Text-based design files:
········

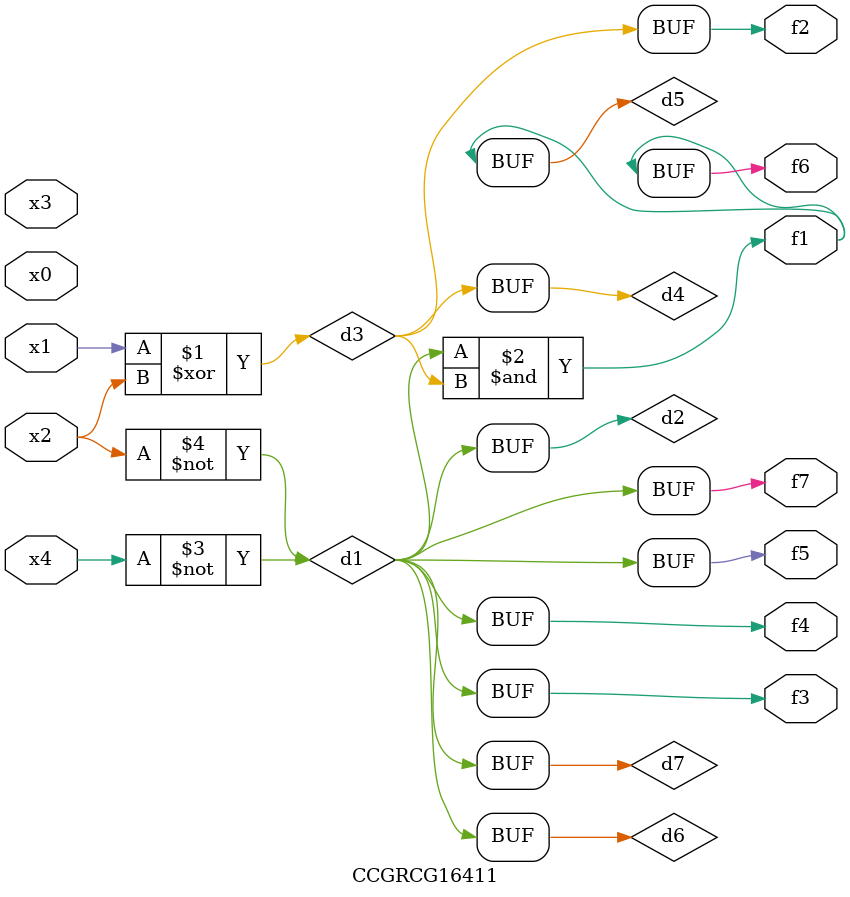
<source format=v>
module CCGRCG16411(
	input x0, x1, x2, x3, x4,
	output f1, f2, f3, f4, f5, f6, f7
);

	wire d1, d2, d3, d4, d5, d6, d7;

	not (d1, x4);
	not (d2, x2);
	xor (d3, x1, x2);
	buf (d4, d3);
	and (d5, d1, d3);
	buf (d6, d1, d2);
	buf (d7, d2);
	assign f1 = d5;
	assign f2 = d4;
	assign f3 = d7;
	assign f4 = d7;
	assign f5 = d7;
	assign f6 = d5;
	assign f7 = d7;
endmodule

</source>
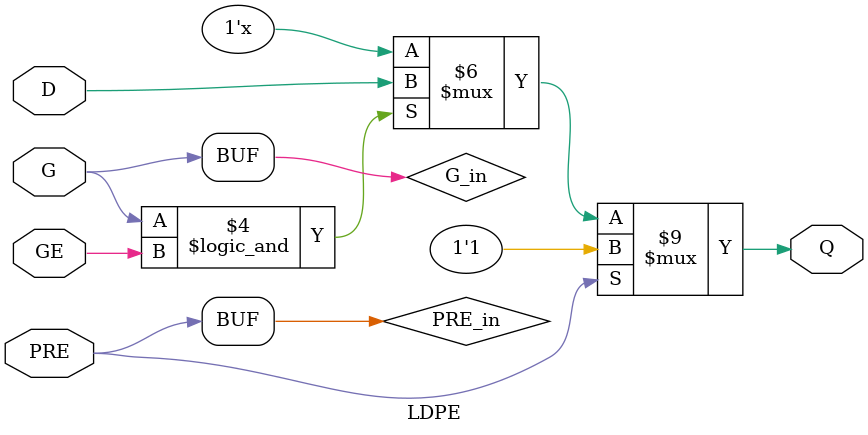
<source format=v>


module IBUF(O, I);
   output O;
   input  I;
   assign O = I;
endmodule

module OBUF(O, I);
   output O;
   input  I;
   assign O = I;
endmodule

module OBUFT(O, I, T);
   output O;
   input  I, T;
   assign O = T ? 1'bz : I;
endmodule

module GND(G);
   output G;
   assign G = 0;
endmodule

module INV(O, I);
   input I;
   output O;
   assign O = !I;
endmodule

module LUT1(O, I0);
   parameter INIT = 0;
   input I0;
   wire [1:0] lutdata = INIT;
   wire [0:0] idx = { I0 };
   output     O;
   assign O = lutdata[idx];
endmodule

module LUT2(O, I0, I1);
   parameter INIT = 0;
   input I0, I1;
   wire [3:0] lutdata = INIT;
   wire [1:0] idx = { I1, I0 };
   output     O;
   assign O = lutdata[idx];
endmodule

module LUT3(O, I0, I1, I2);
   parameter INIT = 0;
   input I0, I1, I2;
   wire [7:0] lutdata = INIT;
   wire [2:0] idx = { I2, I1, I0 };
   output     O;
   assign O = lutdata[idx];
endmodule

module LUT4(O, I0, I1, I2, I3);
   parameter INIT = 0;
   input I0, I1, I2, I3;
   wire [15:0] lutdata = INIT;
   wire [3:0]  idx = { I3, I2, I1, I0 };
   output      O;
   assign O = lutdata[idx];
endmodule

module LUT5(O, I0, I1, I2, I3, I4);
   parameter INIT = 0;
   input I0, I1, I2, I3, I4;
   wire [31:0] lutdata = INIT;
   wire [4:0]  idx = { I4, I3, I2, I1, I0 };
   output      O;
   assign O = lutdata[idx];
endmodule

module LUT6(O, I0, I1, I2, I3, I4, I5);
   parameter INIT = 0;
   input I0, I1, I2, I3, I4, I5;
   wire [63:0] lutdata = INIT;
   wire [5:0]  idx = { I5, I4, I3, I2, I1, I0 };
   output      O;
   assign O = lutdata[idx];
endmodule

module MUXCY(O, CI, DI, S);
   input CI, DI, S;
   output O;
   assign O = S ? CI : DI;
endmodule

module MUXF7(O, I0, I1, S);
   input I0, I1, S;
   output O;
   assign O = S ? I1 : I0;
endmodule

module MUXF8(O, I0, I1, S);
   input I0, I1, S;
   output O;
   assign O = S ? I1 : I0;
endmodule

module VCC(P);
   output P;
   assign P = 1;
endmodule

module XORCY(O, CI, LI);
   input CI, LI;
   output O;
   assign O = CI ^ LI;
endmodule

module CARRY4(CO, O, CI, CYINIT, DI, S);
   output [3:0] CO, O;
   input        CI, CYINIT;
   input [3:0]  DI, S;
   wire         ci_or_cyinit;
   assign O = S ^ {CO[2:0], ci_or_cyinit};
   assign CO[0] = S[0] ? ci_or_cyinit : DI[0];
   assign CO[1] = S[1] ? CO[0] : DI[1];
   assign CO[2] = S[2] ? CO[1] : DI[2];
   assign CO[3] = S[3] ? CO[2] : DI[3];
   assign ci_or_cyinit = CI | CYINIT;
endmodule

module LDCE (Q, CLR, D, G, GE);
   parameter [0:0] INIT = 1'b0;
   parameter [0:0] IS_CLR_INVERTED = 1'b0;
   parameter [0:0] IS_G_INVERTED = 1'b0;

   output Q;
   reg    Q = INIT;

   input  CLR, D, G, GE;
   wire   CLR_in, G_in;

   assign CLR_in = IS_CLR_INVERTED ^ CLR;
   assign G_in = IS_G_INVERTED ^ G;

   always @( CLR_in or D or G_in or GE)
     if (CLR_in)
       Q <= 0;
     else if (G_in && GE)
       Q <= D;
endmodule

module BUFG (O, I);
   output O;
   input  I;
   buf B1 (O, I);
endmodule

module FDRE (Q, C, CE, D, R);
   parameter [0:0] INIT = 1'b0;
   parameter [0:0] IS_C_INVERTED = 1'b0;
   parameter [0:0] IS_D_INVERTED = 1'b0;
   parameter [0:0] IS_R_INVERTED = 1'b0;

   output Q;
   reg    Q = INIT;

   input  C, CE, D, R;
   wire   C_in, D_in, R_in;

   assign C_in = C ^ IS_C_INVERTED;
   assign D_in = D ^ IS_D_INVERTED;
   assign R_in = R ^ IS_R_INVERTED;

   always @(posedge C_in)
     if (R_in)
       Q <= 0;
     else if (CE)
       Q <= D_in;
endmodule

module FDSE (Q, C, CE, D, S);
   parameter INIT = 1'b1;
   parameter [0:0] IS_C_INVERTED = 1'b0;
   parameter [0:0] IS_S_INVERTED = 1'b0;
   parameter [0:0] IS_D_INVERTED = 1'b0;

   output Q;

   input  C, CE, D, S;

   wire   Q;
   wire   C_in;
   wire   S_in;
   wire   D_in;
   wire   rst_int = 0;
   wire   set_int = S;
   reg    q_out;

   initial q_out = INIT;

   assign Q = q_out;
   assign C_in = IS_C_INVERTED ^ C;
   assign S_in = IS_S_INVERTED ^ S;
   assign D_in = IS_D_INVERTED ^ D;

   always @(posedge C_in)
	 if (S_in)
	   q_out <=  1;
	 else if (CE)
	   q_out <=  D_in;
endmodule

module LD (Q, D, G);
   parameter INIT = 1'b0;
   output Q;
   wire   Q;
   input  D, G;
   reg    q_out;

   initial q_out = INIT;

   assign Q = q_out;

   always @(D or G)
     if (G)
       q_out <= D;
endmodule

module FD (Q, C, D);
   parameter INIT = 1'b0;
   output Q;
   input  C, D;

   wire   Q;
   reg    q_out;

   initial q_out = INIT;

   always @(posedge C)
     q_out <=  D;

   assign Q = q_out;
endmodule

module LDPE (Q, D, G, GE, PRE);
   parameter [0:0] INIT = 1'b1;
   parameter [0:0] IS_G_INVERTED = 1'b0;
   parameter [0:0] IS_PRE_INVERTED = 1'b0;

   output Q;
   reg    Q = INIT;

   input  D, G, GE, PRE;
   wire   G_in, PRE_in;

   assign G_in = IS_G_INVERTED ^ G;
   assign PRE_in = IS_PRE_INVERTED ^ PRE;

   always @( PRE_in or D or G_in or GE)
     if (PRE_in)
       Q <= 1;
     else if (G_in && GE)
       Q <= D;
endmodule

</source>
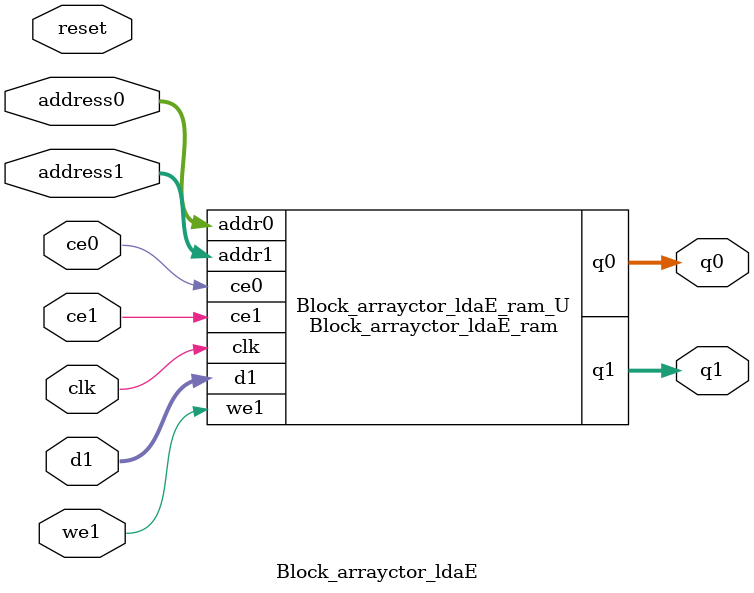
<source format=v>
`timescale 1 ns / 1 ps
module Block_arrayctor_ldaE_ram (addr0, ce0, q0, addr1, ce1, d1, we1, q1,  clk);

parameter DWIDTH = 5;
parameter AWIDTH = 6;
parameter MEM_SIZE = 42;

input[AWIDTH-1:0] addr0;
input ce0;
output reg[DWIDTH-1:0] q0;
input[AWIDTH-1:0] addr1;
input ce1;
input[DWIDTH-1:0] d1;
input we1;
output reg[DWIDTH-1:0] q1;
input clk;

(* ram_style = "distributed" *)reg [DWIDTH-1:0] ram[0:MEM_SIZE-1];




always @(posedge clk)  
begin 
    if (ce0) begin
        q0 <= ram[addr0];
    end
end


always @(posedge clk)  
begin 
    if (ce1) begin
        if (we1) 
            ram[addr1] <= d1; 
        q1 <= ram[addr1];
    end
end


endmodule

`timescale 1 ns / 1 ps
module Block_arrayctor_ldaE(
    reset,
    clk,
    address0,
    ce0,
    q0,
    address1,
    ce1,
    we1,
    d1,
    q1);

parameter DataWidth = 32'd5;
parameter AddressRange = 32'd42;
parameter AddressWidth = 32'd6;
input reset;
input clk;
input[AddressWidth - 1:0] address0;
input ce0;
output[DataWidth - 1:0] q0;
input[AddressWidth - 1:0] address1;
input ce1;
input we1;
input[DataWidth - 1:0] d1;
output[DataWidth - 1:0] q1;



Block_arrayctor_ldaE_ram Block_arrayctor_ldaE_ram_U(
    .clk( clk ),
    .addr0( address0 ),
    .ce0( ce0 ),
    .q0( q0 ),
    .addr1( address1 ),
    .ce1( ce1 ),
    .we1( we1 ),
    .d1( d1 ),
    .q1( q1 ));

endmodule


</source>
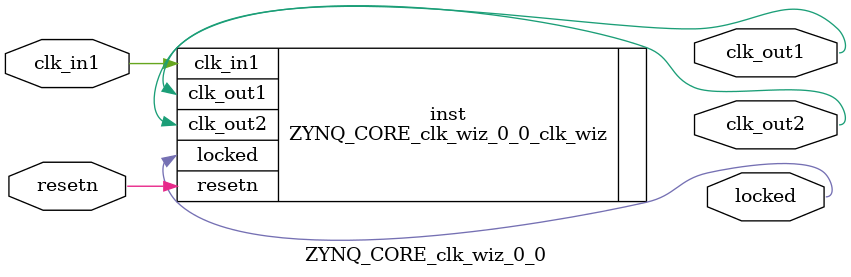
<source format=v>


`timescale 1ps/1ps

(* CORE_GENERATION_INFO = "ZYNQ_CORE_clk_wiz_0_0,clk_wiz_v6_0_12_0_0,{component_name=ZYNQ_CORE_clk_wiz_0_0,use_phase_alignment=true,use_min_o_jitter=false,use_max_i_jitter=false,use_dyn_phase_shift=false,use_inclk_switchover=false,use_dyn_reconfig=false,enable_axi=0,feedback_source=FDBK_AUTO,PRIMITIVE=MMCM,num_out_clk=2,clkin1_period=20.000,clkin2_period=10.0,use_power_down=false,use_reset=true,use_locked=true,use_inclk_stopped=false,feedback_type=SINGLE,CLOCK_MGR_TYPE=NA,manual_override=false}" *)

module ZYNQ_CORE_clk_wiz_0_0 
 (
  // Clock out ports
  output        clk_out1,
  output        clk_out2,
  // Status and control signals
  input         resetn,
  output        locked,
 // Clock in ports
  input         clk_in1
 );

  ZYNQ_CORE_clk_wiz_0_0_clk_wiz inst
  (
  // Clock out ports  
  .clk_out1(clk_out1),
  .clk_out2(clk_out2),
  // Status and control signals               
  .resetn(resetn), 
  .locked(locked),
 // Clock in ports
  .clk_in1(clk_in1)
  );

endmodule

</source>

········

Activity: Look above for the line with "output f1, f2, f3, f4, f5, f6, f7" and the line with "module MUXCY(O, CI, DI, S);", then restate exactly those two lines and all lines between them, with no pictures.

Written answer:
	output f1, f2, f3, f4, f5, f6, f7
);

	wire d1, d2, d3, d4, d5, d6, d7;

	not (d1, x4);
	not (d2, x2);
	xor (d3, x1, x2);
	buf (d4, d3);
	and (d5, d1, d3);
	buf (d6, d1, d2);
	buf (d7, d2);
	assign f1 = d5;
	assign f2 = d4;
	assign f3 = d7;
	assign f4 = d7;
	assign f5 = d7;
	assign f6 = d5;
	assign f7 = d7;
endmodule

</source>
<source format=v>


module IBUF(O, I);
   output O;
   input  I;
   assign O = I;
endmodule

module OBUF(O, I);
   output O;
   input  I;
   assign O = I;
endmodule

module OBUFT(O, I, T);
   output O;
   input  I, T;
   assign O = T ? 1'bz : I;
endmodule

module GND(G);
   output G;
   assign G = 0;
endmodule

module INV(O, I);
   input I;
   output O;
   assign O = !I;
endmodule

module LUT1(O, I0);
   parameter INIT = 0;
   input I0;
   wire [1:0] lutdata = INIT;
   wire [0:0] idx = { I0 };
   output     O;
   assign O = lutdata[idx];
endmodule

module LUT2(O, I0, I1);
   parameter INIT = 0;
   input I0, I1;
   wire [3:0] lutdata = INIT;
   wire [1:0] idx = { I1, I0 };
   output     O;
   assign O = lutdata[idx];
endmodule

module LUT3(O, I0, I1, I2);
   parameter INIT = 0;
   input I0, I1, I2;
   wire [7:0] lutdata = INIT;
   wire [2:0] idx = { I2, I1, I0 };
   output     O;
   assign O = lutdata[idx];
endmodule

module LUT4(O, I0, I1, I2, I3);
   parameter INIT = 0;
   input I0, I1, I2, I3;
   wire [15:0] lutdata = INIT;
   wire [3:0]  idx = { I3, I2, I1, I0 };
   output      O;
   assign O = lutdata[idx];
endmodule

module LUT5(O, I0, I1, I2, I3, I4);
   parameter INIT = 0;
   input I0, I1, I2, I3, I4;
   wire [31:0] lutdata = INIT;
   wire [4:0]  idx = { I4, I3, I2, I1, I0 };
   output      O;
   assign O = lutdata[idx];
endmodule

module LUT6(O, I0, I1, I2, I3, I4, I5);
   parameter INIT = 0;
   input I0, I1, I2, I3, I4, I5;
   wire [63:0] lutdata = INIT;
   wire [5:0]  idx = { I5, I4, I3, I2, I1, I0 };
   output      O;
   assign O = lutdata[idx];
endmodule

module MUXCY(O, CI, DI, S);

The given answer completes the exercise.